Che cosa ne pensi dei talent-show?

Onestamente non sono un grande fan dei  talent, nulla contro chi li fa sia come concorrente che come giudice, per me pero’ sia come cantautore che come persona non li vedo adatti, io ho senso cantando i miei brani, non mi piacerebbe fare cover non decise da me peraltro, indossare abiti imposti e fare arte varia , non mi troverei  proprio a mio agio e non sarei credibile.  Secondo me poi ormai sono un po’ troppi e non credo stiano nemmeno piu’ portando tutti questi benefici agli artisti …forse piu’ ai giudici che li fanno.

Una volta  ho parlato dei talent sempre ironicamente nel mio brano “Io” : “Qualche amico dice che non faccio un c…e qualcun altro mi chiede “quand’è che ti vediamo a X Factor?…Non ce l’hai l’X Factor? “”Che cos’è una malattia?
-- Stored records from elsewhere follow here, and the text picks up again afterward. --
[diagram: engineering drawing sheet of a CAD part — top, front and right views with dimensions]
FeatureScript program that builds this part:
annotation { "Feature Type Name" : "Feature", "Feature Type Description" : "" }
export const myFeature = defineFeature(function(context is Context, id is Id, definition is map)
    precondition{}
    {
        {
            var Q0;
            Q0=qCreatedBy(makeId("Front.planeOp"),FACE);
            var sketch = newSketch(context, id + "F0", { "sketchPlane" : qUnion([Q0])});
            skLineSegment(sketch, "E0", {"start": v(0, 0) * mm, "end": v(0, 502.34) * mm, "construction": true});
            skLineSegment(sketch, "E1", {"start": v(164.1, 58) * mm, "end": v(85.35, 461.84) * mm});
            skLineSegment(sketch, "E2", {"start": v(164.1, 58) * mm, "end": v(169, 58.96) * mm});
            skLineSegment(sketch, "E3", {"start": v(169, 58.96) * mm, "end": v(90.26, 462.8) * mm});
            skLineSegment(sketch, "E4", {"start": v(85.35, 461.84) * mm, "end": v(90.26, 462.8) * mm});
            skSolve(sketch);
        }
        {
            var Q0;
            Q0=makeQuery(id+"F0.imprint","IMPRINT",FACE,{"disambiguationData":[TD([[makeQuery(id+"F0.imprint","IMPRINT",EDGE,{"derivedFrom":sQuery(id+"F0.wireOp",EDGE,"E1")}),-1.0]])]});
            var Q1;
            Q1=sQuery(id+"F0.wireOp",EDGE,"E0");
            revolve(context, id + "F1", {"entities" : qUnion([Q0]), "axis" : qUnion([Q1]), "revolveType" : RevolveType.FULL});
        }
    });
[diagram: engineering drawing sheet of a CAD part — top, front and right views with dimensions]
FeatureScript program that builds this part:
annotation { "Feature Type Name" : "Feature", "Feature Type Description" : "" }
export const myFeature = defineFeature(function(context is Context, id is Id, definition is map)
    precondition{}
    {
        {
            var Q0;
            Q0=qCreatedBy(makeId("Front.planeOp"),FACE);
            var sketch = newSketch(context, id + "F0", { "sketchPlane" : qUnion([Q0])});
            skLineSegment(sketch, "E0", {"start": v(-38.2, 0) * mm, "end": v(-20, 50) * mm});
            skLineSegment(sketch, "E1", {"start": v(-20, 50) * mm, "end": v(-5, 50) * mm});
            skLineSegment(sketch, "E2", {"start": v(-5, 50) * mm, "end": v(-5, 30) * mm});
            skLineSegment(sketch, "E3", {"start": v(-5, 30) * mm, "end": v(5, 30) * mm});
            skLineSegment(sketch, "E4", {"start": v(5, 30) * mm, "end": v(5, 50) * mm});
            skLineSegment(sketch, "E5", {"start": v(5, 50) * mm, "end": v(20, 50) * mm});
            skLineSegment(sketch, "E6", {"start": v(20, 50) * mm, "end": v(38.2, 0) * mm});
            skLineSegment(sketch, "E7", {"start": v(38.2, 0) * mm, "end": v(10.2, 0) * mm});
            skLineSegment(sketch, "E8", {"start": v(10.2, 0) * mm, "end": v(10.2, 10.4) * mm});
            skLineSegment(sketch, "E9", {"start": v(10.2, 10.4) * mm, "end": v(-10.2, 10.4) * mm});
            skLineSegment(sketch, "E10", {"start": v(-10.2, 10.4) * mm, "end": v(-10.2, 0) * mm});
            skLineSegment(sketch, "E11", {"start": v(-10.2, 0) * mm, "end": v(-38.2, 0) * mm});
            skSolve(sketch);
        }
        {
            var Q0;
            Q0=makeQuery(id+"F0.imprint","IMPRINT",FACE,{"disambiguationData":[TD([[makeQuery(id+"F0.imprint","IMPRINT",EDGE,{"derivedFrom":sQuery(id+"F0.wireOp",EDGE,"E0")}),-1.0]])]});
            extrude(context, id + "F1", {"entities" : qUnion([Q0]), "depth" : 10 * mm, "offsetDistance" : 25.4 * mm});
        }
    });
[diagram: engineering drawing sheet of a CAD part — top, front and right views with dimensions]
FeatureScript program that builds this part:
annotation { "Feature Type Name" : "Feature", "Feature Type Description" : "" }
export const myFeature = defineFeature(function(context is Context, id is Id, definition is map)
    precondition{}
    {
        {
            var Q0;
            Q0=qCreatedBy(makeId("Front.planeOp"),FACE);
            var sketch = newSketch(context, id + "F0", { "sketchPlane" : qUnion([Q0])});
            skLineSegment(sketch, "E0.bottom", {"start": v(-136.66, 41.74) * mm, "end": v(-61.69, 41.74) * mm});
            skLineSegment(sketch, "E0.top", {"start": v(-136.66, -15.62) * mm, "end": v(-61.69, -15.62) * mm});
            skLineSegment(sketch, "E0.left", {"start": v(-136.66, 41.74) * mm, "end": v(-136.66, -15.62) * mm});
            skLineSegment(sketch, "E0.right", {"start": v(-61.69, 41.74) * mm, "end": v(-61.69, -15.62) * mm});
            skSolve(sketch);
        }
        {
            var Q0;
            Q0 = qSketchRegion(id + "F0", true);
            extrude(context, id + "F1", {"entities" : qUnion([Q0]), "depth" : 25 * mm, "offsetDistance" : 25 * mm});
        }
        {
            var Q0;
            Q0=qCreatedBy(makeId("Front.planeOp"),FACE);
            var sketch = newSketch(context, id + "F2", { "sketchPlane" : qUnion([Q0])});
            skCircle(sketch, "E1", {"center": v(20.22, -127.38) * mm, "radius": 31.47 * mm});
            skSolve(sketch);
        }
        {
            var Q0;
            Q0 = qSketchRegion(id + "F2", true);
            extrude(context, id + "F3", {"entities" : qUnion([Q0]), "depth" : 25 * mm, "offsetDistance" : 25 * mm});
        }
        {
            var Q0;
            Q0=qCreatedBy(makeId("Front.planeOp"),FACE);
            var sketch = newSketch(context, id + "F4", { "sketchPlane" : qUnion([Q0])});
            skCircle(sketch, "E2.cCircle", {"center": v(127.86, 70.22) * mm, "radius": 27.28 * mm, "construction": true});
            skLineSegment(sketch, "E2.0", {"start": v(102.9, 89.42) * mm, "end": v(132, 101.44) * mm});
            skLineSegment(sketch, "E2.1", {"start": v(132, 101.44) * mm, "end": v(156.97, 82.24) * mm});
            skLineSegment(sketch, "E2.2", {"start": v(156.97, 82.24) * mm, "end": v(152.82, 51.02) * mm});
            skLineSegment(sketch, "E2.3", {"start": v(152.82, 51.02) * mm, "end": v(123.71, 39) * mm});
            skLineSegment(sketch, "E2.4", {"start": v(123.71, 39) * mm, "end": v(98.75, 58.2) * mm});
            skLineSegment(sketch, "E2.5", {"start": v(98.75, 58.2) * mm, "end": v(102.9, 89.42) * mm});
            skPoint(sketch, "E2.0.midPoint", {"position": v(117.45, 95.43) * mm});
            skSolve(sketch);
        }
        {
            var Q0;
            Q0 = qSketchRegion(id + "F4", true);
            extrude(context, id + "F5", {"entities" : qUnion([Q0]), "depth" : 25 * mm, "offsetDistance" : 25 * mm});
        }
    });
Che sfiga mi dispiace non son neanche amico di Maria”

Il brano sarà inserito in un disco?

Al momento non ho in previsione un album intero ma tanti singoli differenti tra loro a cui vorrei dare il giusto spazio perche’ penso siano canzoni valide.  Magari al termine del percorso potrebbe essere interessante raccoglierli tutti in un disco , non ho ancora deciso però.

Prossimi progetti?

Ho altri singoli, come ti anticipavo, differenti da  “Che pena”  ma secondo me ancora piu’ forti , che vorrei far uscire uno alla volta nei prossimi mesi per vedere che succede, oltre ovviamente a presentarli live laddove possibile.